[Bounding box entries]
==============================

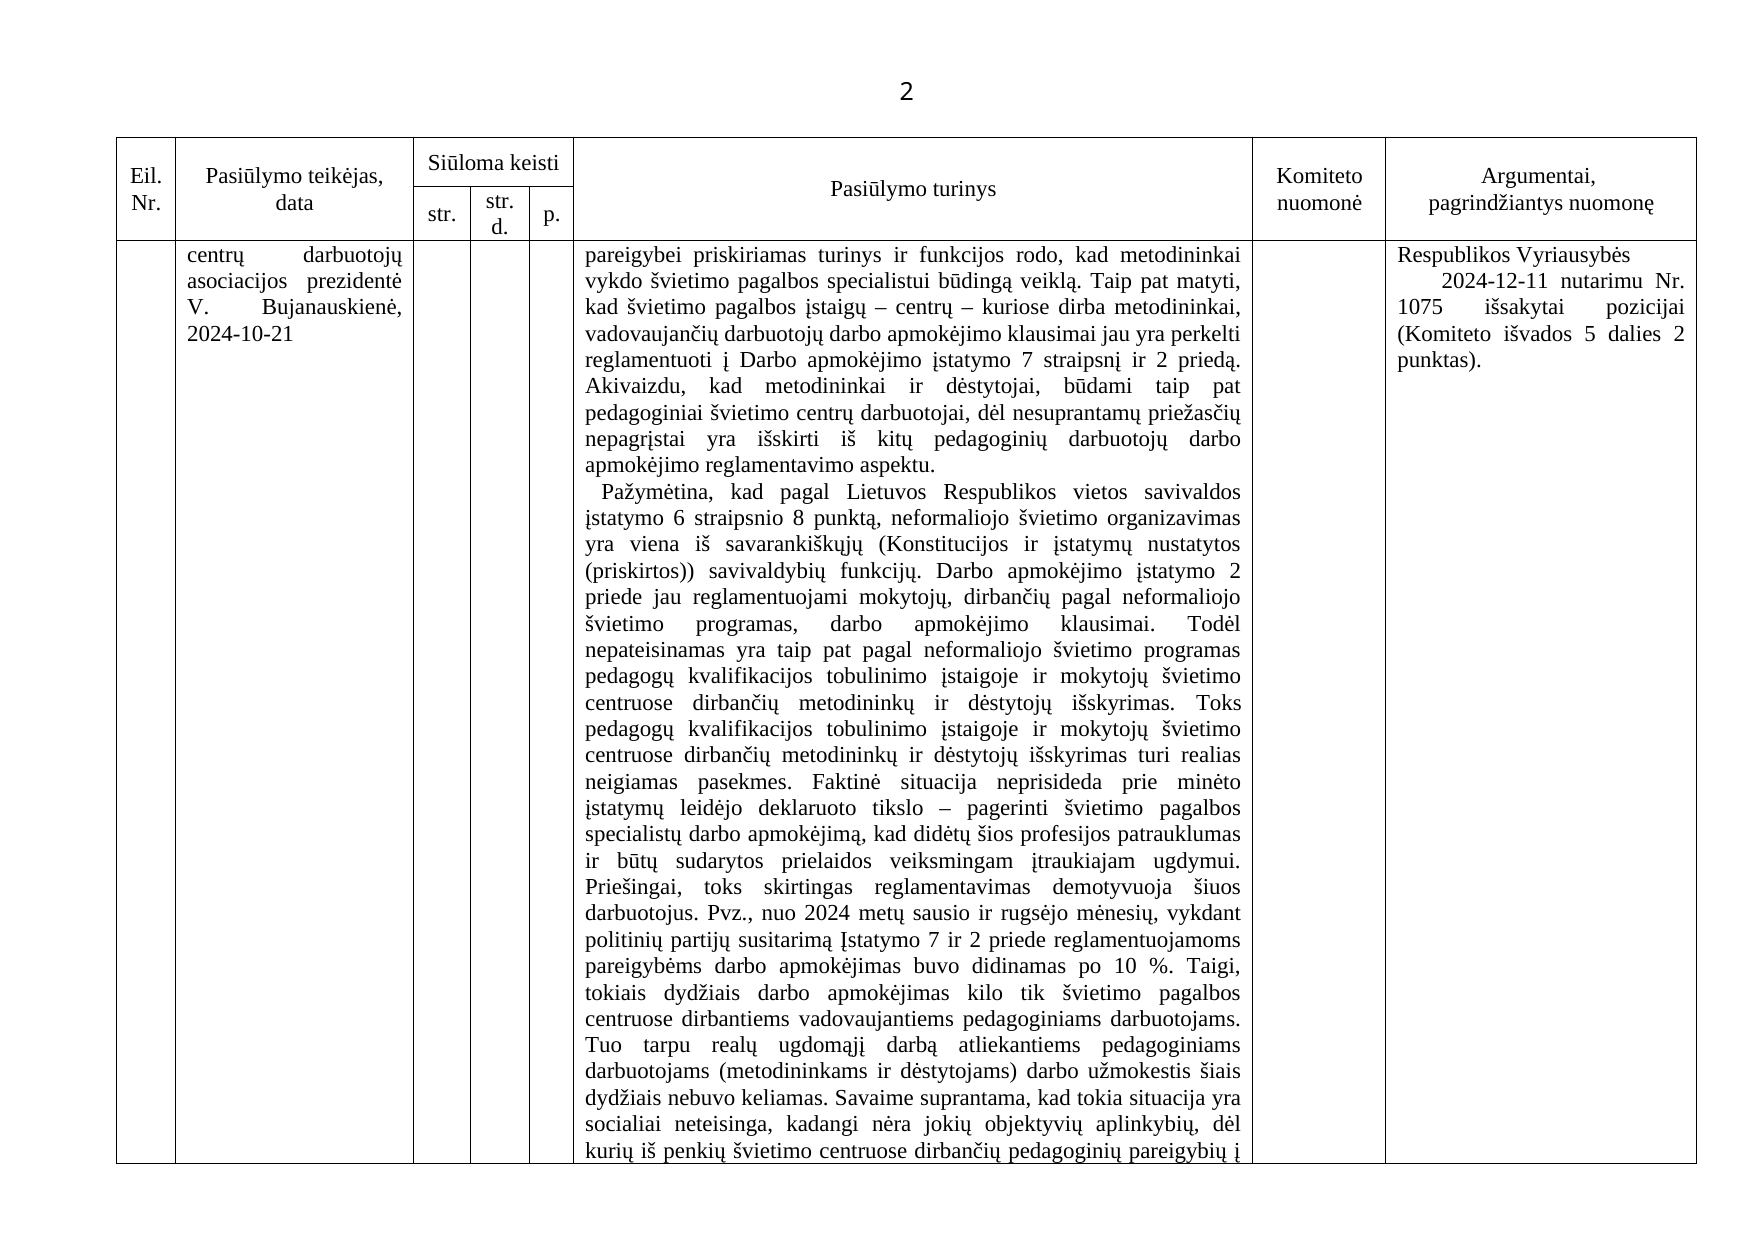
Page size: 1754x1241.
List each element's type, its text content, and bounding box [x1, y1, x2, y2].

table_cell [414, 241, 470, 1163]
table_header Pasiūlymo turinys [574, 138, 1252, 239]
table_cell [471, 241, 529, 1163]
table_header Komiteto nuomonė [1253, 138, 1385, 239]
table_cell centrų darbuotojų asociacijos prezidentė V. Bujanauskienė, 2024-10-21 [176, 241, 413, 1163]
table_header Argumentai, pagrindžiantys nuomonę [1386, 138, 1696, 239]
table_cell p. [530, 187, 573, 239]
table_cell Respublikos Vyriausybės 2024-12-11 nutarimu Nr. 1075 išsakytai pozicijai (Komiteto išvados 5 dalies 2 punktas). [1386, 241, 1696, 1163]
table_cell str. [414, 187, 470, 239]
table_header Siūloma keisti [414, 138, 573, 186]
table_header Pasiūlymo teikėjas, data [176, 138, 413, 239]
table_cell str. d. [471, 187, 529, 239]
table_cell pareigybei priskiriamas turinys ir funkcijos rodo, kad metodininkai vykdo švietimo pagalbos specialistui būdingą veiklą. Taip pat matyti, kad švietimo pagalbos įstaigų – centrų – kuriose dirba metodininkai, vadovaujančių darbuotojų darbo apmokėjimo klausimai jau yra perkelti reglamentuoti į Darbo apmokėjimo įstatymo 7 straipsnį ir 2 priedą. Akivaizdu, kad metodininkai ir dėstytojai, būdami taip pat pedagoginiai švietimo centrų darbuotojai, dėl nesuprantamų priežasčių nepagrįstai yra išskirti iš kitų pedagoginių darbuotojų darbo apmokėjimo reglamentavimo aspektu. Pažymėtina, kad pagal Lietuvos Respublikos vietos savivaldos įstatymo 6 straipsnio 8 punktą, neformaliojo švietimo organizavimas yra viena iš savarankiškųjų (Konstitucijos ir įstatymų nustatytos (priskirtos)) savivaldybių funkcijų. Darbo apmokėjimo įstatymo 2 priede jau reglamentuojami mokytojų, dirbančių pagal neformaliojo švietimo programas, darbo apmokėjimo klausimai. Todėl nepateisinamas yra taip pat pagal neformaliojo švietimo programas pedagogų kvalifikacijos tobulinimo įstaigoje ir mokytojų švietimo centruose dirbančių metodininkų ir dėstytojų išskyrimas. Toks pedagogų kvalifikacijos tobulinimo įstaigoje ir mokytojų švietimo centruose dirbančių metodininkų ir dėstytojų išskyrimas turi realias neigiamas pasekmes. Faktinė situacija neprisideda prie minėto įstatymų leidėjo deklaruoto tikslo – pagerinti švietimo pagalbos specialistų darbo apmokėjimą, kad didėtų šios profesijos patrauklumas ir būtų sudarytos prielaidos veiksmingam įtraukiajam ugdymui. Priešingai, toks skirtingas reglamentavimas demotyvuoja šiuos darbuotojus. Pvz., nuo 2024 metų sausio ir rugsėjo mėnesių, vykdant politinių partijų susitarimą Įstatymo 7 ir 2 priede reglamentuojamoms pareigybėms darbo apmokėjimas buvo didinamas po 10 %. Taigi, tokiais dydžiais darbo apmokėjimas kilo tik švietimo pagalbos centruose dirbantiems vadovaujantiems pedagoginiams darbuotojams. Tuo tarpu realų ugdomąjį darbą atliekantiems pedagoginiams darbuotojams (metodininkams ir dėstytojams) darbo užmokestis šiais dydžiais nebuvo keliamas. Savaime suprantama, kad tokia situacija yra socialiai neteisinga, kadangi nėra jokių objektyvių aplinkybių, dėl kurių iš penkių švietimo centruose dirbančių pedagoginių pareigybių į [574, 241, 1252, 1163]
table_header Eil. Nr. [117, 138, 175, 239]
table_cell [1253, 241, 1385, 1163]
table_cell [530, 241, 573, 1163]
table_cell [117, 241, 175, 1163]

==============================

#### [Challenge]
Pick out each line of the data above that contains the string "Komiteto".

#### [Response]
table_header Komiteto nuomonė [1253, 138, 1385, 239]
table_cell Respublikos Vyriausybės 2024-12-11 nutarimu Nr. 1075 išsakytai pozicijai (Komiteto išvados 5 dalies 2 punktas). [1386, 241, 1696, 1163]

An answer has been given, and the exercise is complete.